▸ Exercise prompt:
Return all lines of the listing below that carry the word "README".
──────────
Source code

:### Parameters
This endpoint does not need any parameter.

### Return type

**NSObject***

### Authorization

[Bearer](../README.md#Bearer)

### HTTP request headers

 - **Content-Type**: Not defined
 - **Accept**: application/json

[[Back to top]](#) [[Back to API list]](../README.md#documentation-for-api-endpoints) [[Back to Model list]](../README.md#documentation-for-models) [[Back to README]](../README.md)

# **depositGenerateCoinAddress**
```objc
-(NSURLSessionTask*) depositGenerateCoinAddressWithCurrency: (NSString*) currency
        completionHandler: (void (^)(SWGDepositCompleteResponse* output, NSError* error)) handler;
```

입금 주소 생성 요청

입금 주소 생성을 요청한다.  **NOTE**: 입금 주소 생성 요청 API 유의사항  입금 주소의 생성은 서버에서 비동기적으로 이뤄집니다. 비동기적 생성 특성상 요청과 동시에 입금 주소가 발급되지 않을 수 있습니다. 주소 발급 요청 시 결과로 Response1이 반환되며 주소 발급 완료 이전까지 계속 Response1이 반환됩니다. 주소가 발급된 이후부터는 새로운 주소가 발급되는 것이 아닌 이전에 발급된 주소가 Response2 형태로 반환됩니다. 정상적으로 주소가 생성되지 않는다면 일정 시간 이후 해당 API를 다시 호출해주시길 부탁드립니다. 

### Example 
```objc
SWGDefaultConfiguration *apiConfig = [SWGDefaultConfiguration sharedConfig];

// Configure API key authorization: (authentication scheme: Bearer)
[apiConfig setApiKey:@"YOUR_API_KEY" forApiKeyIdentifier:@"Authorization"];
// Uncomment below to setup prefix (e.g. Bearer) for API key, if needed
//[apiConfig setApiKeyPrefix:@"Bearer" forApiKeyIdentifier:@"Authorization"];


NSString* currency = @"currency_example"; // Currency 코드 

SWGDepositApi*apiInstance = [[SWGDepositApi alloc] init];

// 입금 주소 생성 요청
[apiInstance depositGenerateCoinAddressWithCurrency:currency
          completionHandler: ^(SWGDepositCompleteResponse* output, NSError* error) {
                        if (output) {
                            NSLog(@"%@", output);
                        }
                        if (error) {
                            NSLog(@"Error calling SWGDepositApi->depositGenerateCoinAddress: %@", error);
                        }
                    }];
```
──────────
▸ Expected answer:
[Bearer](../README.md#Bearer)
[[Back to top]](#) [[Back to API list]](../README.md#documentation-for-api-endpoints) [[Back to Model list]](../README.md#documentation-for-models) [[Back to README]](../README.md)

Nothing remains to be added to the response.